Could you retype the lines below, starting at the line holding "Компот из изюма: 5 -> 13" and stopping at the line holding "11: -0.846 -> -0.2", inclusive? Copy them exactly and drop the images.

DATA TO EXAMINE
%%

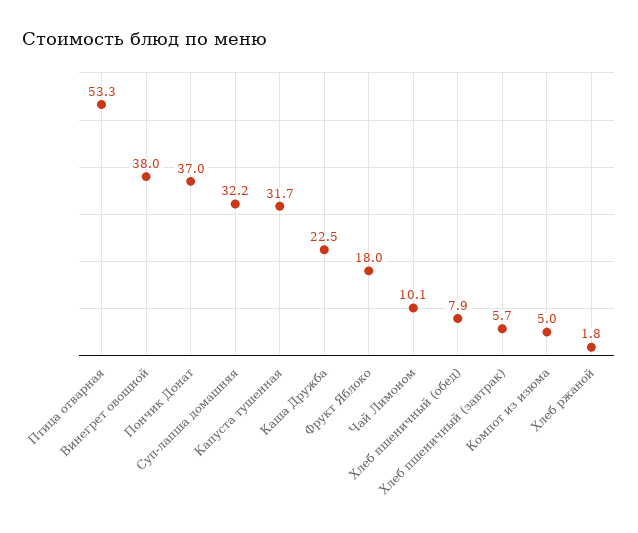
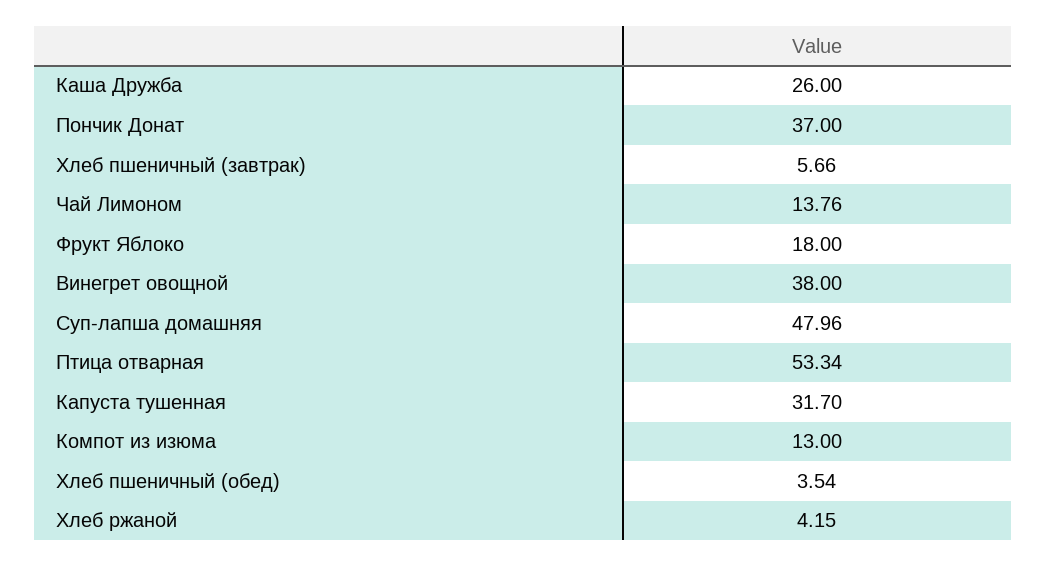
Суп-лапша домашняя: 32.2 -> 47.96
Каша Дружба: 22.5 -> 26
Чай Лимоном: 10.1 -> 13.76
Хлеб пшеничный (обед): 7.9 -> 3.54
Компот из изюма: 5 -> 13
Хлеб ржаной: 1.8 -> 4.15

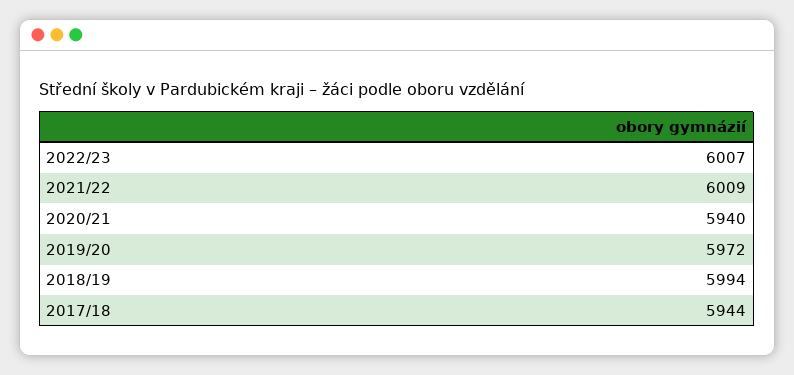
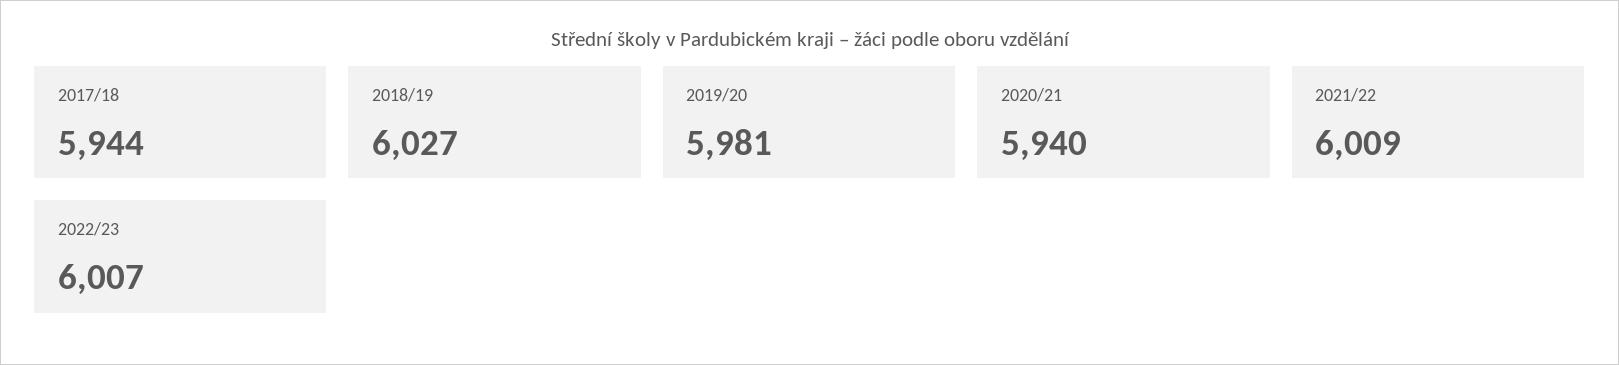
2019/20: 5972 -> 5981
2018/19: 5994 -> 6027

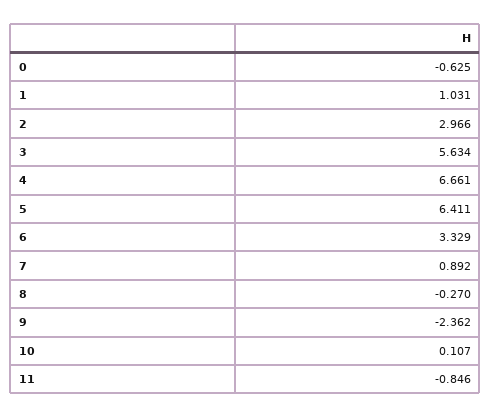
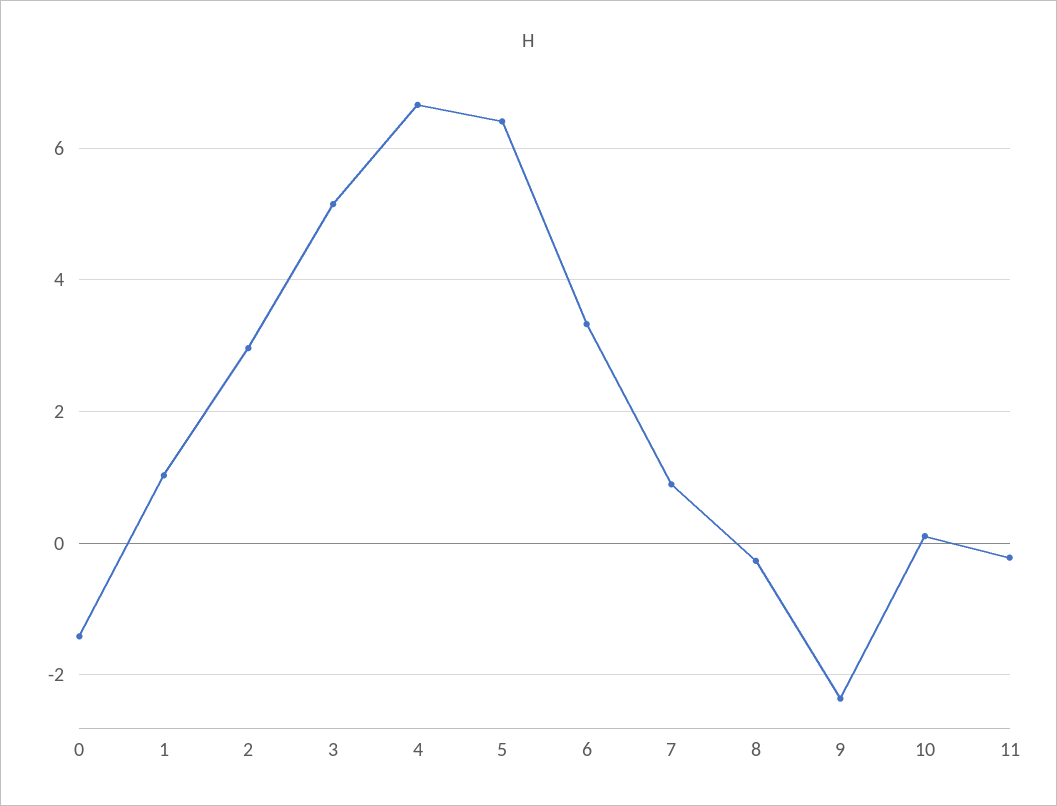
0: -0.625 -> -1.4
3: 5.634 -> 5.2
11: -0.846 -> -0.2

%%
%%

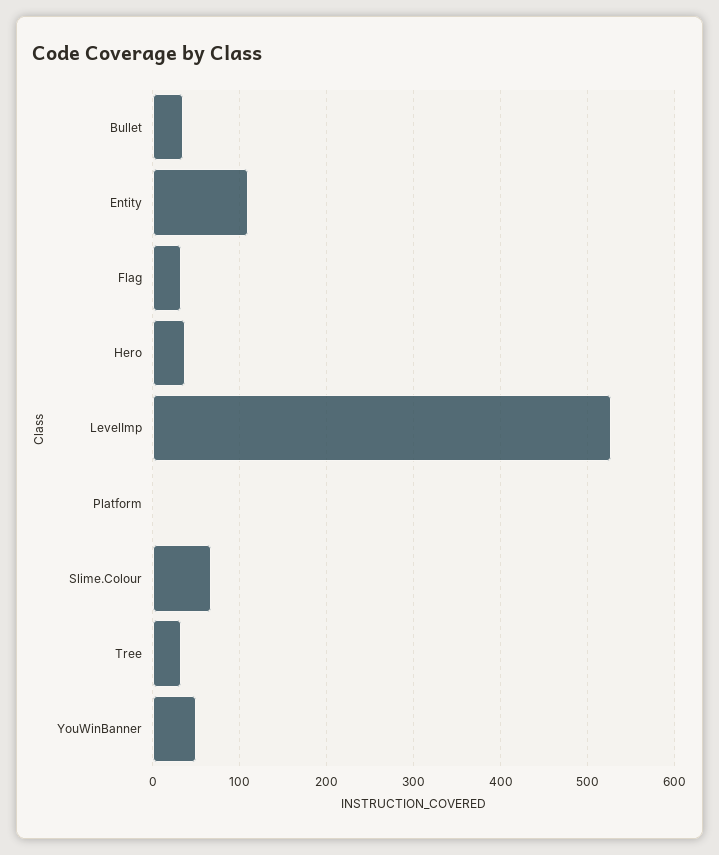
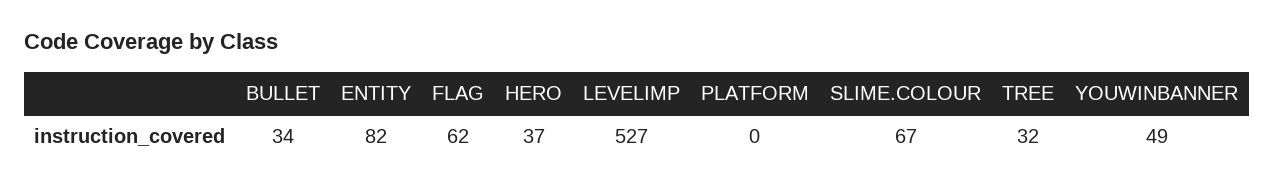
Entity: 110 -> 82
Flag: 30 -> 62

%%

COMPLETED TASK
Компот из изюма: 5 -> 13
Хлеб ржаной: 1.8 -> 4.15

2019/20: 5972 -> 5981
2018/19: 5994 -> 6027

0: -0.625 -> -1.4
3: 5.634 -> 5.2
11: -0.846 -> -0.2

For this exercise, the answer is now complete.